**Given instruction 1:**
Answer these questions using the Gaussian window derivation below.
(a) According to equation (12), the product of which two quantities equals 4π²?
(b) To what value is the total energy bounded?
(c) What value does the derivation reach for the product of σ_energy,t and σ_energy,f?
--- start of Given passage ---
Lastly put back gives $$ W(f)=C_t\cdot \exp{\left(-\frac{2\pi^2f^2}{\alpha}\right)}\cdot \sqrt{\frac{2\pi}{\alpha}} \tag{11} $$

Compare

For $W(f)\in \mathbb{R}$, by equation $(10)$ and $(11)$ yields $$ W(f) = C_f \cdot \exp{(-\frac{\beta}{2}f^2)} = C_t \cdot \sqrt{\frac{2\pi}{\alpha}} \cdot \exp{\left(-\frac{2\pi^2 f^2}{\alpha}\right)} $$ $$ \rightarrow \begin{cases} C_f =C_t \cdot \sqrt{\frac{2\pi}{\alpha}} \tag{12} \\ \alpha \beta = 4\pi^2 \end{cases} $$

Expand Constrains

1. Variance $$ \sigma_{energy,t}^2 = \int_{-\infty}^{\infty}t^2|w(t)|^2dt = C_t^2\int_{-\infty}^{\infty}t^2\exp{\left(-\alpha t^2\right)}dt = \frac{\sqrt{\pi}}{2\alpha^{\frac{3}{2}}}C_t^2 $$ $$ \sigma_{energy,f}^2 = … = \frac{\sqrt{\pi}}{2\beta^{\frac{3}{2}}}C_f^2 $$
2. Total energy is bounded 1 $$ \int_{-\infty}^{\infty}|w(t)|^2dt = C_t^2 \int_{-\infty}^{\infty} \exp{(-\alpha t^2)}dt = C_t^2 \sqrt{\frac{\pi}{\alpha}}=1 $$ $$ \rightarrow C_t^2 = \sqrt{\frac{\alpha}{\pi}} \tag{13} $$

Solve for Equality

$$ \sigma_{energy,t}^2\cdot \sigma_{energy,f}^2=\frac{\pi}{4\cdot(\alpha\beta)^{\frac{3}{2}}}\cdot C_t^2 \cdot C_f^2 $$ $$\rightarrow \begin{cases} \alpha \beta = 4\pi^2 \\ C_t^2 \cdot C_f^2 = C_t^2 \cdot C_t^2 \cdot \frac{2\pi}{\alpha} = 2 \tag{by\ 12,\ 13} \end{cases}$$ Bring back $$ \sigma_{energy,t}^2 \cdot \sigma_{energy,f}^2 = \frac{2\pi}{4\cdot (2\pi)^3}=\frac{1}{16\pi^2} $$ $$ \rightarrow \sigma_{energy,t}\cdot\sigma_{energy,f}=\frac{1}{4\pi} \quad \text{Q.E.D.} $$

Resolve multipliers for completeness

$$ \rightarrow \begin{cases} \lambda_1 & = 1 - \frac{1}{2}\left(\ln{\sigma_t}+\ln{\pi}+\ln{2}\right) \\ \lambda_2 & = -\frac{1}{\sigma_t} \\ \lambda_3 & = 1 - \frac{1}{2}\left(\ln{\sigma_f}+\ln{\pi}+\ln{2}\right) \\ \lambda_4 & = -\frac{1}{\sigma_f} \end{cases}$$

p.s.
--- end of Given passage ---
--- start of Input rows ---
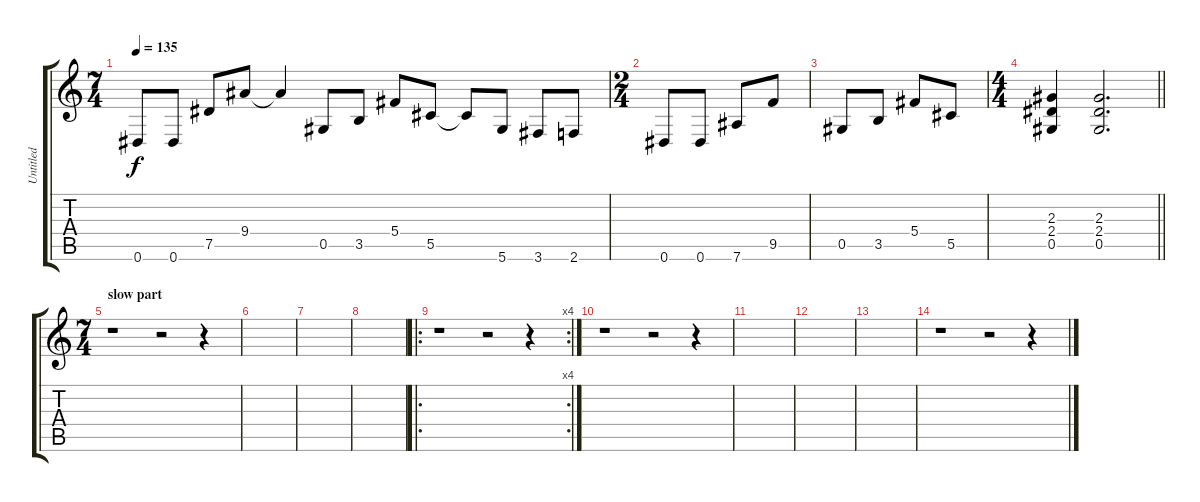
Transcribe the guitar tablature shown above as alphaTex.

\track ("Untitled" "Untitled") {instrument distortionguitar}
\staff {score tabs}
\tuning (Eb4 Bb3 Gb3 Db3 Ab2 Eb2) {hide}
\ts (7 4)
\tempo 135
\clef g2
\ks c
0.6.8{dy f} 0.6.8 7.5.8 9.4.8 9.4{t}.4 0.5.8 3.5.8 5.4.8 5.5.8 5.5{t}.8 5.6.8 3.6.8 2.6.8 |
\ts (2 4)
0.6.8 0.6.8 7.6.8 9.5.8 |
0.5.8 3.5.8 5.4.8 5.5.8 |
\ts (4 4)
\barLineRight lightlight
(2.3 2.4 0.5).4 (2.3 2.4 0.5).2{d} |
\ts (7 4)
\section ("" "slow part")
r.1 r.2 r.4 |
|
|
|
\ro
\rc 4
r.1 r.2 r.4 |
r.1 r.2 r.4 |
|
|
|
r.1 r.2 r.4
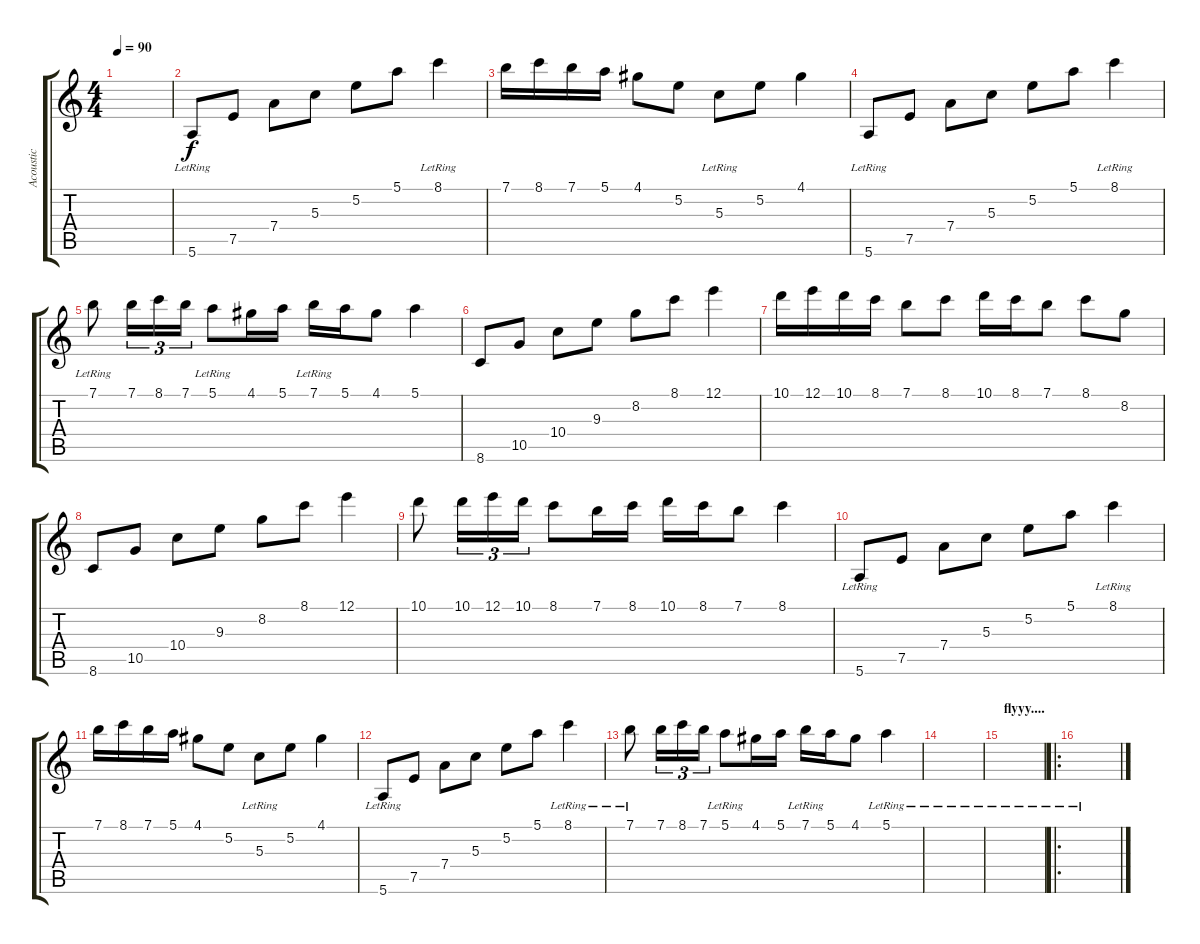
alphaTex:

\track ("Acoustic" "Acoustic") {instrument acousticguitarnylon}
\staff {score tabs}
\tuning (E4 B3 G3 D3 A2 E2) {hide}
\ts (4 4)
\tempo 90
\clef g2
\ks c
|
5.6{lr}.8 7.5.8{dy f} 7.4.8 5.3.8 5.2.8 5.1.8 8.1{lr}.4 |
7.1.16 8.1.16 7.1.16 5.1.16 4.1.8 5.2.8 5.3{lr}.8 5.2.8 4.1.4 |
5.6{lr}.8 7.5.8 7.4.8 5.3.8 5.2.8 5.1.8 8.1{lr}.4 |
7.1{lr}.8 7.1.16{tu (3 2)} 8.1.16{tu (3 2)} 7.1.16{tu (3 2)} 5.1{lr}.8 4.1.16 5.1.16 7.1{lr}.16 5.1.16 4.1.8 5.1.4 |
8.6.8 10.5.8 10.4.8 9.3.8 8.2.8 8.1.8 12.1.4 |
10.1.16 12.1.16 10.1.16 8.1.16 7.1.8 8.1.8 10.1.16 8.1.16 7.1.8 8.1.8 8.2.8 |
8.6.8 10.5.8 10.4.8 9.3.8 8.2.8 8.1.8 12.1.4 |
10.1.8 10.1.16{tu (3 2)} 12.1.16{tu (3 2)} 10.1.16{tu (3 2)} 8.1.8 7.1.16 8.1.16 10.1.16 8.1.16 7.1.8 8.1.4 |
5.6{lr}.8 7.5.8 7.4.8 5.3.8 5.2.8 5.1.8 8.1{lr}.4 |
7.1.16 8.1.16 7.1.16 5.1.16 4.1.8 5.2.8 5.3{lr}.8 5.2.8 4.1.4 |
5.6{lr}.8 7.5.8 7.4.8 5.3.8 5.2.8 5.1.8 8.1{lr}.4 |
7.1{lr}.8 7.1.16{tu (3 2)} 8.1.16{tu (3 2)} 7.1.16{tu (3 2)} 5.1{lr}.8 4.1.16 5.1.16 7.1{lr}.16 5.1.16 4.1.8 5.1{lr}.4 |
|
\section ("" "flyyy....")
|
\ro
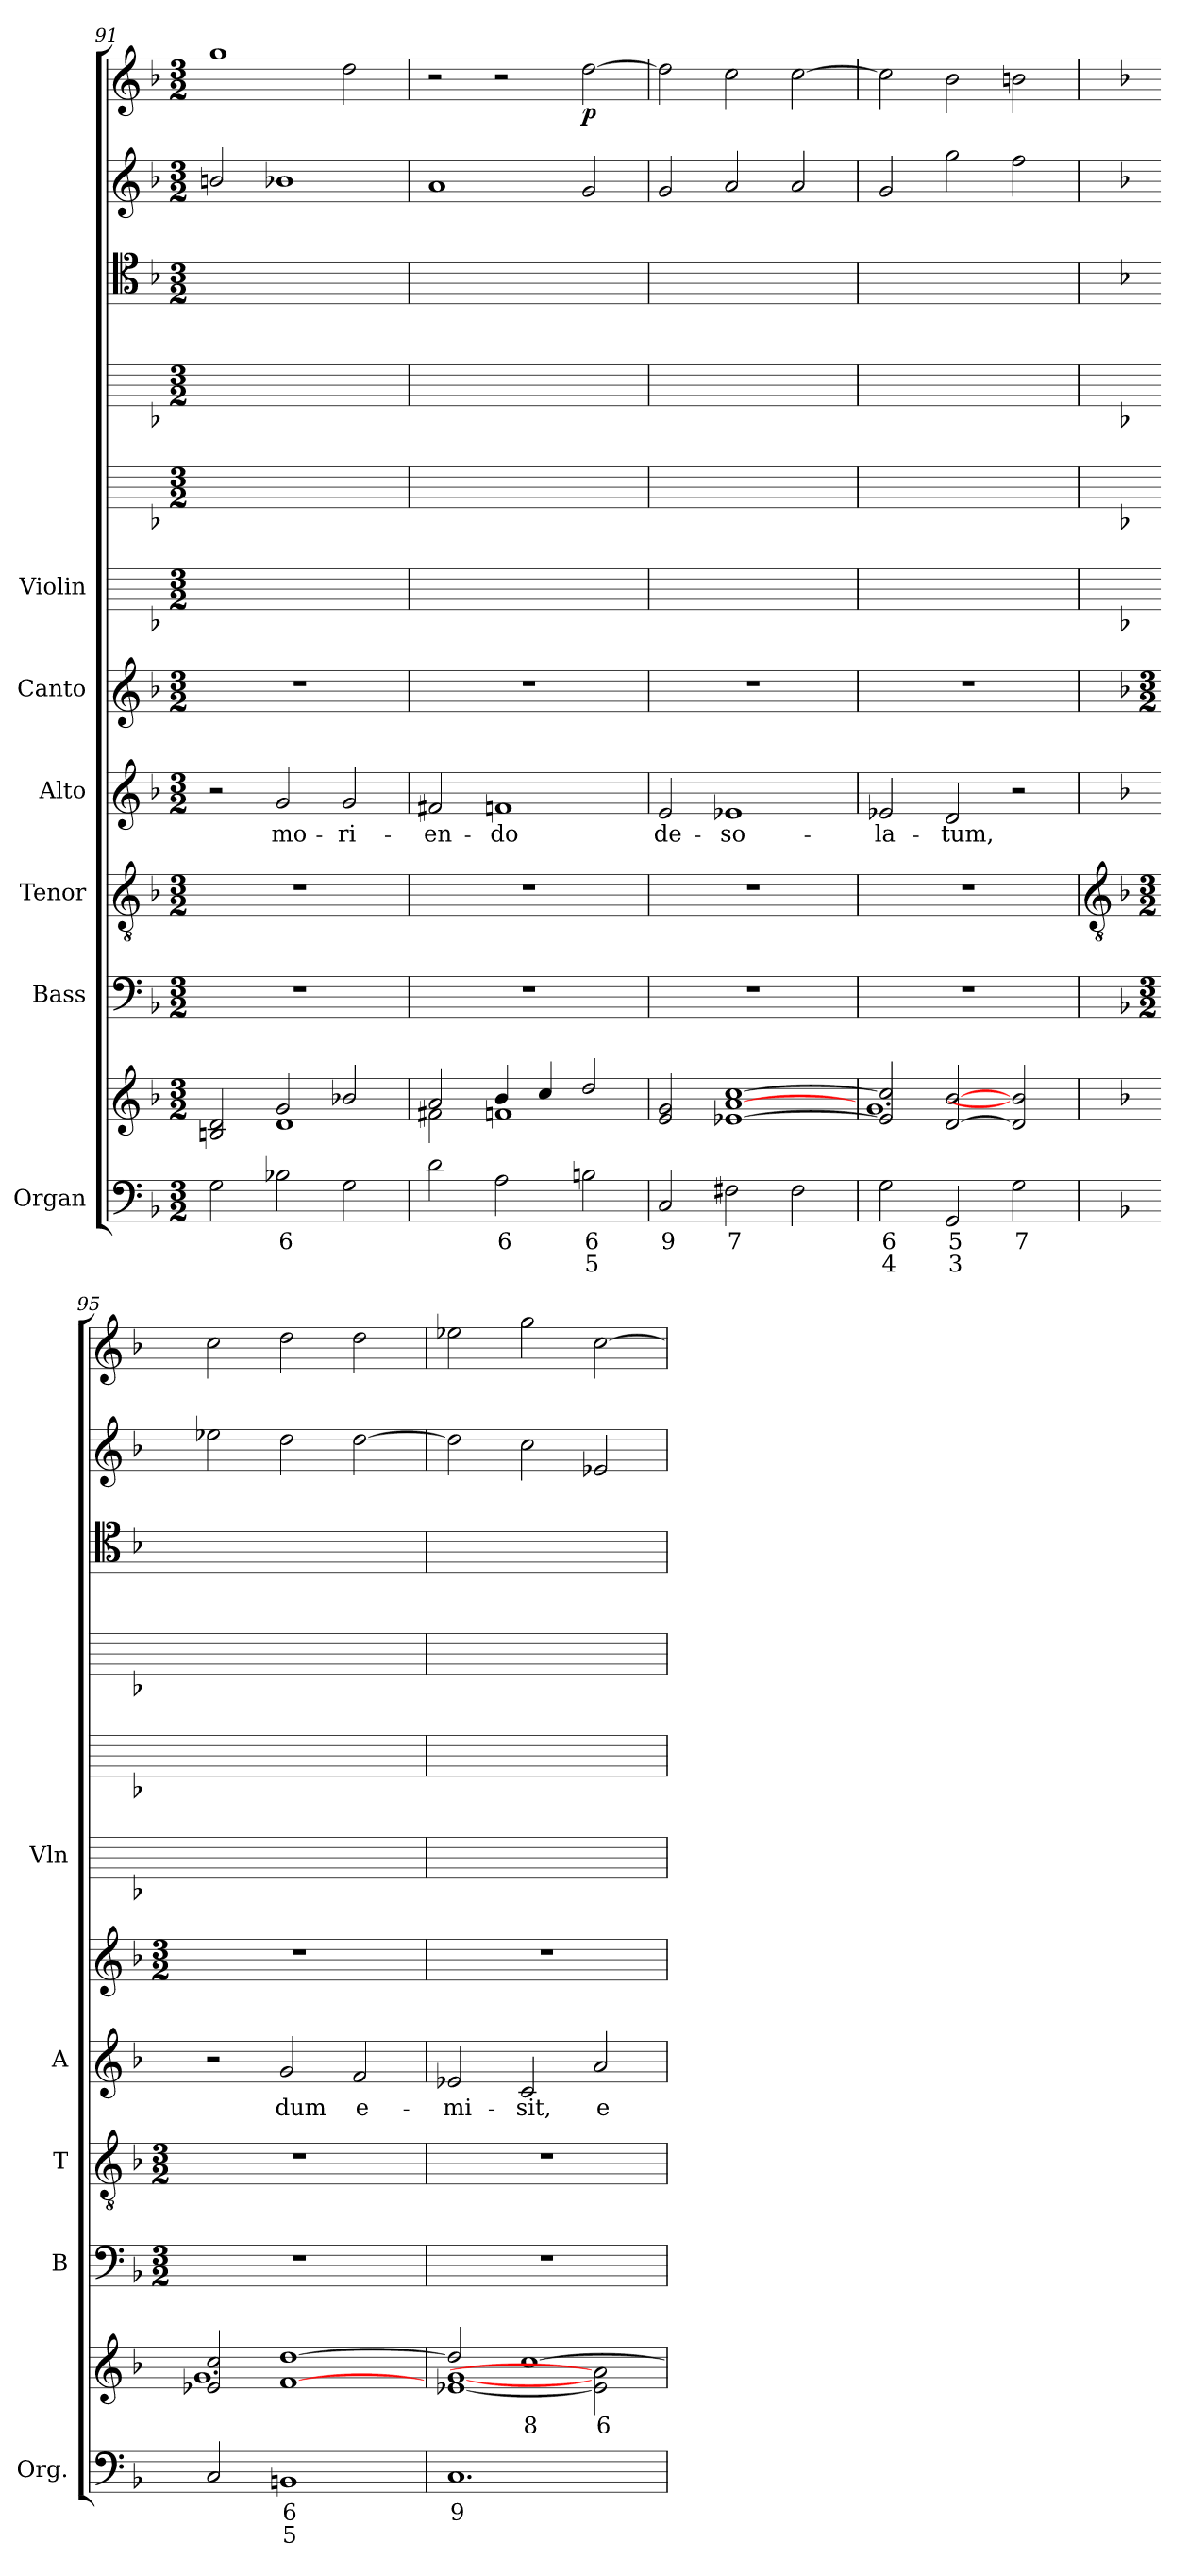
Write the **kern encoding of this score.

**kern	**text	**text	**kern	**text	**kern	**kern	**kern	**text	**kern	**kern	**kern	**kern	**kern	**kern	**kern	**dynam
*part6	*part6	*part6	*part6	*part6	*part5	*part4	*part3	*part3	*part2	*part1	*part1	*part1	*part1	*part1	*part1	*part1
*staff12	*staff12	*staff12	*staff11	*staff11	*staff10	*staff9	*staff8	*staff8	*staff7	*staff6	*staff5	*staff4	*staff3	*staff2	*staff1	*staff1/2/3/4/5/6
*I"Organ	*	*	*	*	*I"Bass	*I"Tenor	*I"Alto	*	*I"Canto	*I"Violin	*	*	*	*	*	*
*I'Org.	*	*	*	*	*I'B	*I'T	*I'A	*	*	*I'Vln	*	*	*	*	*	*
*clefF4	*	*	*clefG2	*	*clefF4	*clefGv2	*clefG2	*	*clefG2	*	*	*	*clefC4	*clefG2	*clefG2	*
*k[b-]	*	*	*k[b-]	*	*k[b-]	*k[b-]	*k[b-]	*	*k[b-]	*k[b-]	*k[b-]	*k[b-]	*k[b-]	*k[b-]	*k[b-]	*
*F:	*	*	*F:	*	*F:	*F:	*F:	*	*F:	*F:	*F:	*F:	*F:	*F:	*F:	*
*M3/2	*	*	*M3/2	*	*M3/2	*M3/2	*M3/2	*	*M3/2	*M3/2	*M3/2	*M3/2	*M3/2	*M3/2	*M3/2	*
=91	=91	=91	=91	=91	=91	=91	=91	=91	=91	=91	=91	=91	=91	=91	=91	=91
*	*	*	*^	*	*	*	*	*	*	*	*	*	*	*	*	*
2G	.	.	2Bn/ 2d/	2ryy	.	1.r	1.r	2r	.	1.r	1.ryy	1.ryy	1.ryy	1.ryy	2bn/	1gg	.
!	!LO:LY:b	!	!	!	!	!	!	!	!LO:LY:b	!	!	!	!	!	!	!	!
2B-X	6	.	2g/	1d\	.	.	.	2g	mo-	.	.	.	.	.	1b-X	.	.
!	!	!	!	!	!	!	!	!	!LO:LY:b	!	!	!	!	!	!	!	!
2G	.	.	2b-X/	.	.	.	.	2g	-ri-	.	.	.	.	.	.	2dd	.
=92	=92	=92	=92	=92	=92	=92	=92	=92	=92	=92	=92	=92	=92	=92	=92	=92	=92
!	!	!	!	!	!	!	!	!	!LO:LY:b	!	!	!	!	!	!	!	!
2d	.	.	2a/	2f#X\	.	1.r	1.r	2f#X	-en-	1.r	1.ryy	1.ryy	1.ryy	1.ryy	1a	2r	.
!	!LO:LY:b	!	!	!	!	!	!	!	!LO:LY:b	!	!	!	!	!	!	!	!
2A	6	.	4b-/	1fn\	.	.	.	1fn	-do	.	.	.	.	.	.	2r	.
.	.	.	4cc/	.	.	.	.	.	.	.	.	.	.	.	.	.	.
!	!LO:LY:b	!LO:LY:b	!	!	!	!	!	!	!	!	!	!	!	!	!	!	!LO:DY:b
2Bn	6	5	2dd/	.	.	.	.	.	.	.	.	.	.	.	2g	[2dd	p
=93	=93	=93	=93	=93	=93	=93	=93	=93	=93	=93	=93	=93	=93	=93	=93	=93	=93
!	!LO:LY:b	!	!	!LO:N:vis=1	!	!	!	!	!LO:LY:b	!	!	!	!	!	!	!	!
2C	9	.	2e/ 2g/	1.ryy	.	1.r	1.r	2e	de-	1.r	1.ryy	1.ryy	1.ryy	1.ryy	2g	2dd]	.
!	!LO:LY:b	!	!	!	!	!	!	!	!LO:LY:b	!	!	!	!	!	!	!	!
2F#X	7	.	[1e-X/ [1a/ [1cc/	.	.	.	.	1e-X	-so-	.	.	.	.	.	2a	2cc	.
2F#	.	.	.	.	.	.	.	.	.	.	.	.	.	.	2a	[2cc	.
=94	=94	=94	=94	=94	=94	=94	=94	=94	=94	=94	=94	=94	=94	=94	=94	=94	=94
!	!LO:LY:b	!LO:LY:b	!	!	!	!	!	!	!LO:LY:b	!	!	!	!	!	!	!	!
2G	6	4	2e-/] 2cc/]	1.g\	.	1.r	1.r	2e-X	-la-	1.r	1.ryy	1.ryy	1.ryy	1.ryy	2g	2cc]	.
!	!LO:LY:b	!LO:LY:b	!	!	!	!	!	!	!LO:LY:b	!	!	!	!	!	!	!	!
2GG	5	3	[2d/ [2b-/	.	.	.	.	2d	-tum,	.	.	.	.	.	2gg	2b-	.
!	!LO:LY:b	!	!	!	!	!	!	!	!	!	!	!	!	!	!	!	!
2G	7	.	2d/] 2b/]	.	.	.	.	2r	.	.	.	.	.	.	2ff	2bn	.
!!LO:LB:g=z
=95	=95	=95	=95	=95	=95	=95	=95	=95	=95	=95	=95	=95	=95	=95	=95	=95	=95
*	*	*	*	*	*	*	*clefGv2	*	*	*	*	*	*	*	*	*	*
*	*	*	*	*	*	*k[b-]	*k[b-]	*	*	*	*	*	*	*	*	*	*
*	*	*	*	*	*	*F:	*F:	*	*	*	*	*	*	*	*	*	*
*	*	*	*	*	*	*M3/2	*M3/2	*	*	*M3/2	*	*	*	*	*	*	*
!	!	!	!	!	!	!LO:N:vis=1	!LO:N:vis=1	!	!	!	!	!	!	!	!	!	!
2C	.	.	2e-X/ 2cc/	1.g	.	1.r	1.r	2r	.	1.r	1.ryy	1.ryy	1.ryy	1.ryy	2ee-X	2cc	.
!	!LO:LY:b	!LO:LY:b	!	!	!	!	!	!	!LO:LY:b	!	!	!	!	!	!	!	!
1BBn	6	5	[1f/ [1dd/	.	.	.	.	2g	dum	.	.	.	.	.	2dd	2dd	.
!	!	!	!	!	!	!	!	!	!LO:LY:b	!	!	!	!	!	!	!	!
.	.	.	.	.	.	.	.	2f	e-	.	.	.	.	.	[2dd	2dd	.
=96	=96	=96	=96	=96	=96	=96	=96	=96	=96	=96	=96	=96	=96	=96	=96	=96	=96
!	!LO:LY:b	!	!	!	!	!LO:N:vis=1	!LO:N:vis=1	!	!LO:LY:b	!	!	!	!	!	!	!	!
1.C	9	.	2dd/]	[1e-X [1g	.	1.r	1.r	2e-X	-mi-	1.r	1.ryy	1.ryy	1.ryy	1.ryy	2dd]	2ee-X	.
!	!	!	!	!	!LO:LY:b	!	!	!	!LO:LY:b	!	!	!	!	!	!	!	!
.	.	.	[1cc/	.	8	.	.	2c	-sit,	.	.	.	.	.	2cc	2gg	.
!	!	!	!	!	!LO:LY:b	!	!	!	!LO:LY:b	!	!	!	!	!	!	!	!
.	.	.	.	2e-\] 2a\]	6	.	.	2a	e-	.	.	.	.	.	2e-X	[2cc	.
*	*	*	*v	*v	*	*	*	*	*	*	*	*	*	*	*	*	*
=	=	=	=	=	=	=	=	=	=	=	=	=	=	=	=	=
*-	*-	*-	*-	*-	*-	*-	*-	*-	*-	*-	*-	*-	*-	*-	*-	*-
--- end of Input rows ---
**Given instruction 2:** Select every line of the listing that contains the string "tuning".

**Correct result 1:**
(a) α and β (αβ = 4π²)
(b) 1
(c) 1/(4π)

**Correct result 2:**
\tuning (Eb4 Bb3 Gb3 Db3 Ab2 Eb2) {hide}
\tuning (E4 B3 G3 D3 A2 E2) {hide}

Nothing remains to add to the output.